- Born: July 14, 1942 (age 84)
- Education: St Catharine's College, Cambridge (BA, PhD, DSc)
- Scientific career
- Fields: Biology
- Workplaces: University of Reading University of Cambridge

= Donald Broom =

British biologist and academic (born 1942)

Donald Maurice Broom (born 14 July 1942) is an English biologist and emeritus professor of animal welfare at the University of Cambridge.

==Education and career==
Broom studied at Whitgift School, and at St Catharine's College, Cambridge, where he gained a B.A. in 1964, and a PhD in 1967. From 1967 to 1986, he was lecturer and then reader at the University of Reading.

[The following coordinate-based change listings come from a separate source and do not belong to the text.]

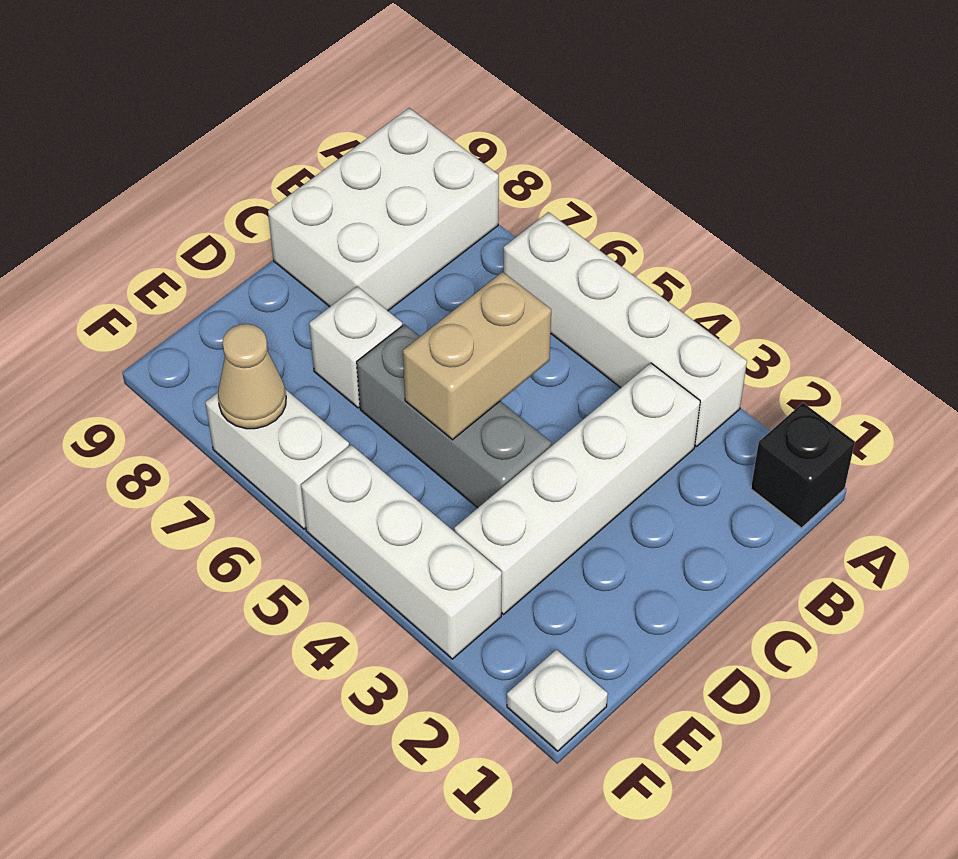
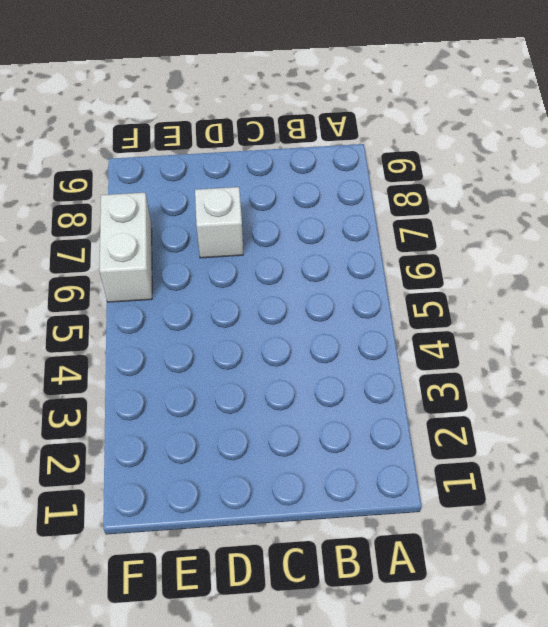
none -> black brick A1 level 1
none -> white brick A3:A6 level 1

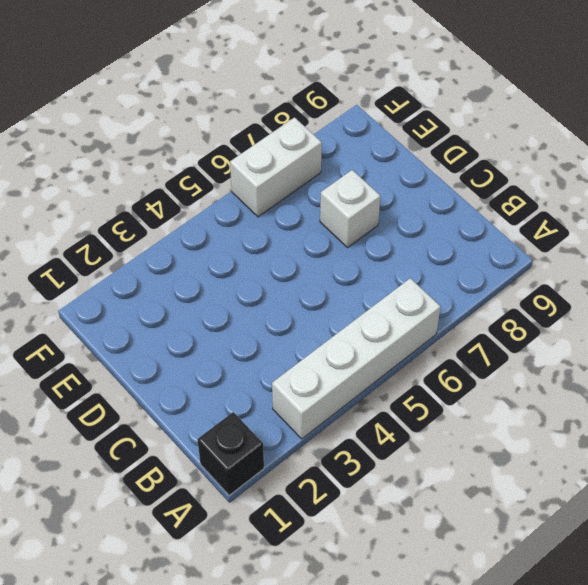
none -> white brick A8:C9 level 1
none -> white brick B3:E3 level 1

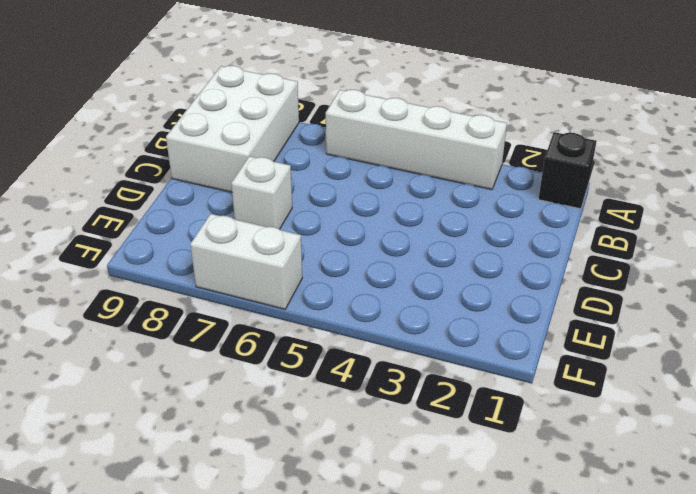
none -> white brick B3:E3 level 1
none -> grey brick D4:D6 level 1

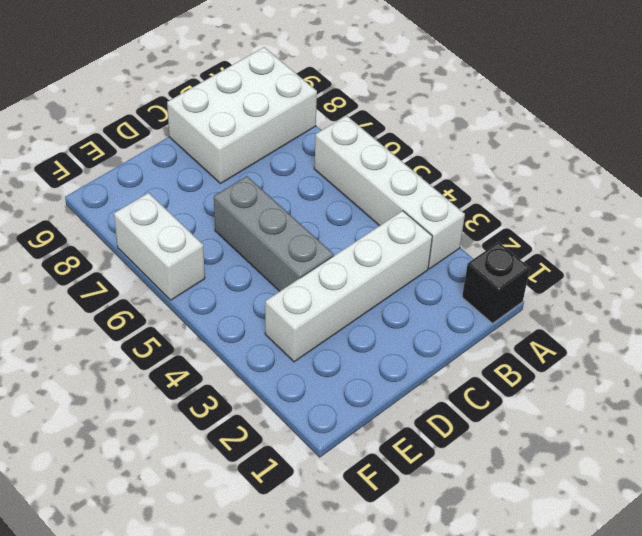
none -> white brick D7 level 1
none -> white plate F1 level 1

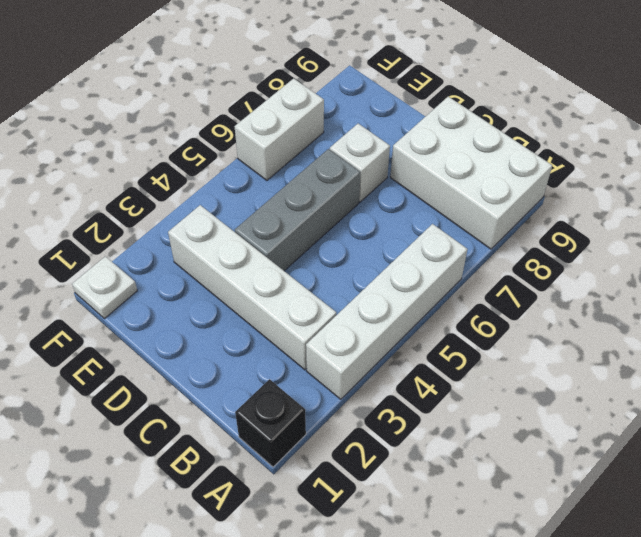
none -> white brick F3:F5 level 1
none -> tan brick C5:D5 level 2

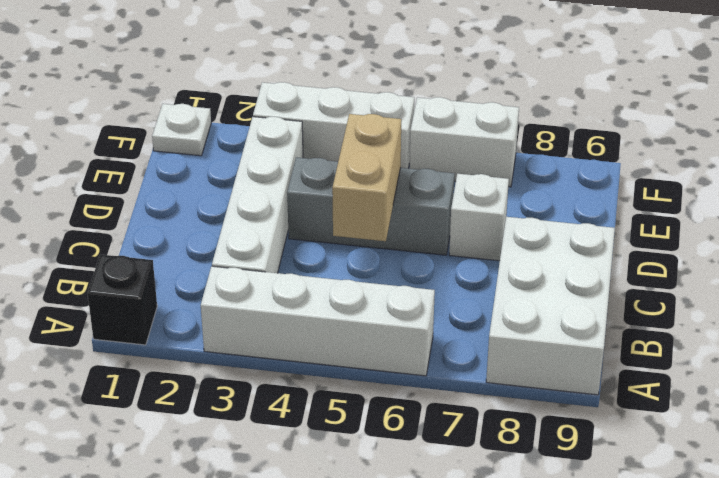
none -> tan cone F7 level 2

Broom was appointed to the first professorship in animal welfare at the University of Cambridge in 1986, and has written widely on sentience in animals, and on the ethics and morality of animal welfare.

During his career in Cambridge, Broom was a fellow of St Catharine's College, Cambridge, and a professor in the veterinary school. On retirement in 2009, he was elected to an emeritus fellowship at St Catharine's college.

== Awards ==
- 2000: Honorary D.Sc: De Montfort University.
- 2005: Honorary Doctorate: Norwegian University of Life Sciences.

== Selected works ==
- Biology of Behaviour (1981)
- Farm Animal Behaviour and Welfare, with Andrew F. Fraser (1990)
- Stress and Animal Welfare with Kenneth G. Johnson (1993)
- The welfare of deer, foxes, mink and hares subjected to hunting by humans: a review (2000) Evidence to the Burns Inquiry
- The Evolution of Morality and Religion (2003)
- Sentience and Animal Welfare (2014).
- Domestic Animal Behaviour and Welfare, with Andrew F. Fraser (2015), 5th edition.